Wednesday, May 9, 2012: W2L – Alone in the Aquarium

The Ocean Voyager exhibit tunnel. This image i...

The Ocean Voyager exhibit tunnel. This image is a panorama of 3 stitched photos to give a greater angle of view. Taken by myself on January 23rd with a Canon 5D and 17-40mm f/4L. (Photo credit: Wikipedia)

My friend suggested this prompt to my teacher, and she liked it enough to have us all use it: 
What if you had a whole day in the aquarium all by yourself?     

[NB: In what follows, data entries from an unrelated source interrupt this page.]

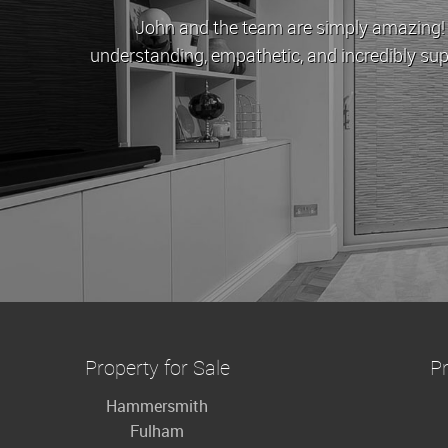
John and the team are simply amazing! When Cov
understanding, empathetic, and incredibly supportive.
to buy
Property for Sale
Pr
Hammersmith
Fulham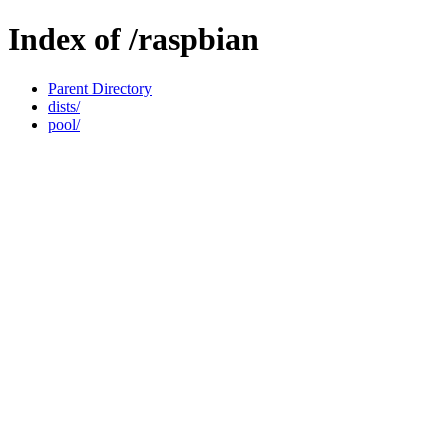
Index of /raspbian
Parent Directory
dists/
pool/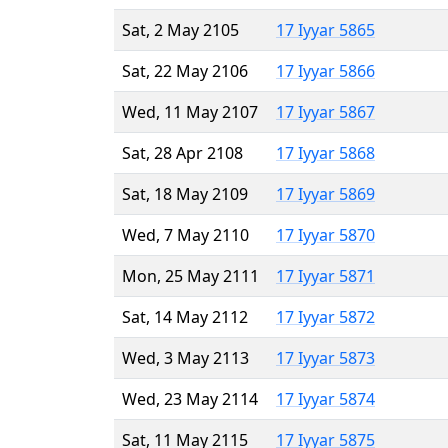
Sat, 2 May 2105
17 Iyyar 5865
Sat, 22 May 2106
17 Iyyar 5866
Wed, 11 May 2107
17 Iyyar 5867
Sat, 28 Apr 2108
17 Iyyar 5868
Sat, 18 May 2109
17 Iyyar 5869
Wed, 7 May 2110
17 Iyyar 5870
Mon, 25 May 2111
17 Iyyar 5871
Sat, 14 May 2112
17 Iyyar 5872
Wed, 3 May 2113
17 Iyyar 5873
Wed, 23 May 2114
17 Iyyar 5874
Sat, 11 May 2115
17 Iyyar 5875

I walked through the entrance path to the aquarium briskly, for once the stunning harbor view held no appeal for me. I was on my first solo assignment for my newspaper. I was hoping for an interview with the new aquarium director that would blow all others out of the water. (haha, pun totally unintended) I searched through my bag for my access pass only to discover that there was no security guard. I walked further in, hoping to find someone who could help me. I see the revolving door, looking lonely as it stood revolving as if by magic.

Circling. Circling.

My new heels echoed loudly on the stone floor. Vaguely I realise that there’s something wrong with that. Then I realise that it’s far too quiet.

I am the only one here.

I walk further into the building, idly watching the fish in their giant tanks swim in ever evolving cycles.

Circling. Circling.

As sunlight is distorted through the tank water and the glass encasing it, I search out the door to the staff offices. I feel as though I am walking in circles. My feet are now hurting and I have the distinct feeling that the creatures are watching me, the fish eyes following me, the eels with their mouths open focused on me, the larger aquatic mammals circling and circling.

I make it to the door. I’m sure I look like a madwoman, paranoid and twitchy. I look around for the nice sounding secretary I talked to on the phone, just… a few hours ago? Only a few hours ago. There is no one here. I am alone.

Alone with the lifesize mechanical model of an underwater ecosystem. This was my inside scoop- The new director had worked so extensively with aquatic life that he was able to create, to mathematical perfection, a perfect working underwater ecosystem. It was suspended not unlike trains are on model train tracks in toy stores, or novelty stores during Christmas season. On one side I could see, behind a large magnifying glass, plankton, seeming floating carelessly in the air. This is where the cycle started, and along its path were desks, seemingly symbolizing where each staff member stood on the corporate food chain. As I followed the revolving circles of life, I found myself at the director’s desk, where the king of the food chain resides.

And the Great White was just circling, circling.